CVE-2018-15002

Name of the Vulnerable Software and Affected Versions Vivo V7 device with a build fingerprint of vivo/1718/1718:7.1.2/N2G47H/compil11021857:user/release-keys com.qualcomm.qti.modemtestmode app version 7.1.2

Description The issue allows any app co-located on the device to set system properties as the com.android.phone user. This is possible due to an exported service named com.qualcomm.qti.modemtestmode.MbnTestService in the com.qualcomm.qti.modemtestmode app. System properties with the persist.* prefix can be set, which will survive a reboot. Notably, setting the persist.sys.input.log property to "yes" will cause the user's screen touches to be written to the logcat log by the InputDispatcher for all apps. The system-wide logcat log can be obtained from external storage, and with the READ EXTERNAL STORAGE permission, an app can access the log files containing the user's touch coordinates. These touch coordinates can be mapped to key presses on a keyboard with some effort.

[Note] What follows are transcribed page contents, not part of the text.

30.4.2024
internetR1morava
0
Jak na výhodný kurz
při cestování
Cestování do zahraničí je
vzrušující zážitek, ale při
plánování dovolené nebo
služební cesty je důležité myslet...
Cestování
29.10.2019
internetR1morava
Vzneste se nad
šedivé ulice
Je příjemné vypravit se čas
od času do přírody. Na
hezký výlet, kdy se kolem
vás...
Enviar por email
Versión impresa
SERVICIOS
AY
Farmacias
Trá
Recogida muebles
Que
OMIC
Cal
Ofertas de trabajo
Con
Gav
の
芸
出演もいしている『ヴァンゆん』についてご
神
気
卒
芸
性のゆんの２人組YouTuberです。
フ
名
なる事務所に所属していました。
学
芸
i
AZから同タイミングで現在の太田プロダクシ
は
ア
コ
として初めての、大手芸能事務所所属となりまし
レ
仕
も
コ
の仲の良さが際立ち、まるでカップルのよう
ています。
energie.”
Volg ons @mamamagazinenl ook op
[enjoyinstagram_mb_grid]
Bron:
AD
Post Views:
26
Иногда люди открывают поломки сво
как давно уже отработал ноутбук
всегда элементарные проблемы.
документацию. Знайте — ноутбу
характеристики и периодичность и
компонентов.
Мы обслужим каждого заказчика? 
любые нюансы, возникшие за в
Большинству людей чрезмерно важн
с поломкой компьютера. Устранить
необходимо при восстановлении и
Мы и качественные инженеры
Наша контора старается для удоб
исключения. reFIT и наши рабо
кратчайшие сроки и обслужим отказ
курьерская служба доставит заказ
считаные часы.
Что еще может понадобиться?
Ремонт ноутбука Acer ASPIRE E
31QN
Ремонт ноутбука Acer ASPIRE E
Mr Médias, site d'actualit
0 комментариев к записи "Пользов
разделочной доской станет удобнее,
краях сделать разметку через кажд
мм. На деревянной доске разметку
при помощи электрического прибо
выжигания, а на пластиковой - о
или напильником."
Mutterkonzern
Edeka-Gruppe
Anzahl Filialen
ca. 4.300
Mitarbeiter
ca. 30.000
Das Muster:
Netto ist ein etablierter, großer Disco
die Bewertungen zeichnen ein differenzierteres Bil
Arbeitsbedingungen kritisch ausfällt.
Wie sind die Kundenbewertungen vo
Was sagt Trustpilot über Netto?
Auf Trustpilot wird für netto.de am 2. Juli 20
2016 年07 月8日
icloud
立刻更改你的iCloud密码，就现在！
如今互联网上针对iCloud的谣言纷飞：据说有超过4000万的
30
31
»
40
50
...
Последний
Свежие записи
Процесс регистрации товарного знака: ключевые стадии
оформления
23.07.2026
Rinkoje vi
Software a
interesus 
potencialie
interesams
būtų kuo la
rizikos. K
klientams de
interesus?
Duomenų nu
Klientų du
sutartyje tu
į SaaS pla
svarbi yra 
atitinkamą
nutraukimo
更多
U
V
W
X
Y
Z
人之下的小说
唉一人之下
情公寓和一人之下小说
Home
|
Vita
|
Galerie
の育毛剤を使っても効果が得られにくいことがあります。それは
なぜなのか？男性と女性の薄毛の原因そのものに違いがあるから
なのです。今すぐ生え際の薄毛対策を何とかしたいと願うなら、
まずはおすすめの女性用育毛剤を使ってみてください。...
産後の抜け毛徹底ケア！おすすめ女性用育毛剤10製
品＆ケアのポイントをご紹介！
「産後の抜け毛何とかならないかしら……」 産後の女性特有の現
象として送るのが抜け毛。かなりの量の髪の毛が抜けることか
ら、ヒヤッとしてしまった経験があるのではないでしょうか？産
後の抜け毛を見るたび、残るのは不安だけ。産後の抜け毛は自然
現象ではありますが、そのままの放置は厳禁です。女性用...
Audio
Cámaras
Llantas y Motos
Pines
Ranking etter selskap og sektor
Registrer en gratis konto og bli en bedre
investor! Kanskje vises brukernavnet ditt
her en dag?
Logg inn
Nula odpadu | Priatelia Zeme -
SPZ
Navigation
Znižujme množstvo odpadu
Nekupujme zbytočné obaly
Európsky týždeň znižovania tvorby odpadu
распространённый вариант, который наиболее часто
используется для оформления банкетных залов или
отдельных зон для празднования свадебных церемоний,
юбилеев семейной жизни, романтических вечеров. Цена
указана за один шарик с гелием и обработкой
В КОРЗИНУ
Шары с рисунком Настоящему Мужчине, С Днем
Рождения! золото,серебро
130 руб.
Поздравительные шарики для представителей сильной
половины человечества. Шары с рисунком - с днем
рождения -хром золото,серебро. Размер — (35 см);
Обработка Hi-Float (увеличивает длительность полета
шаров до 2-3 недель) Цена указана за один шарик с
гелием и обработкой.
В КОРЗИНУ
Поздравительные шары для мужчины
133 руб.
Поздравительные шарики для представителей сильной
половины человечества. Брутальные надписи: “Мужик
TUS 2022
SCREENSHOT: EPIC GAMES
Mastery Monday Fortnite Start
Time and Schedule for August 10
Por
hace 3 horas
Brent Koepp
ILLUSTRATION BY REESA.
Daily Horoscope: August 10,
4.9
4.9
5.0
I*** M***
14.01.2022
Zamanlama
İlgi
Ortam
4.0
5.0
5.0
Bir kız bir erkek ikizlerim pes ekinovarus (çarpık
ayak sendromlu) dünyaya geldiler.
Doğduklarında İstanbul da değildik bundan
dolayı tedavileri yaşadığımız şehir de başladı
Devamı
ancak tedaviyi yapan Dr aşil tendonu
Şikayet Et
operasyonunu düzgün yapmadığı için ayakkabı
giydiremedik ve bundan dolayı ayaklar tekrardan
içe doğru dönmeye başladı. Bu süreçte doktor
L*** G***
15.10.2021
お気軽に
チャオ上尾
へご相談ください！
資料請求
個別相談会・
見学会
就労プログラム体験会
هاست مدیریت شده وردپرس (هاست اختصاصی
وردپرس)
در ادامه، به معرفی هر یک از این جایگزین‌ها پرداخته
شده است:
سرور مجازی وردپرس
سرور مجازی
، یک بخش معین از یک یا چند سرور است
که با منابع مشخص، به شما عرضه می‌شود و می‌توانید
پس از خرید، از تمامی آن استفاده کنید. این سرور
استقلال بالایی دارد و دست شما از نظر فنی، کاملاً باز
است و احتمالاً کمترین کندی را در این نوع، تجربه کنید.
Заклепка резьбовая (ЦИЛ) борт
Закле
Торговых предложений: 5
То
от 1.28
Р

Recommendations For the Vivo V7 device with a build fingerprint of vivo/1718/1718:7.1.2/N2G47H/compil11021857:user/release-keys, consider disabling the com.qualcomm.qti.modemtestmode.MbnTestService to prevent apps from setting system properties. For the com.qualcomm.qti.modemtestmode app version 7.1.2, avoid using the persist.sys.input.log property to prevent logging of user touch coordinates. Restrict access to external storage to minimize the risk of obtaining the system-wide logcat log. Avoid granting the READ EXTERNAL STORAGE permission to untrusted apps to prevent access to log files containing user touch coordinates. At the moment, there is no information about a newer version that contains a fix for this vulnerability.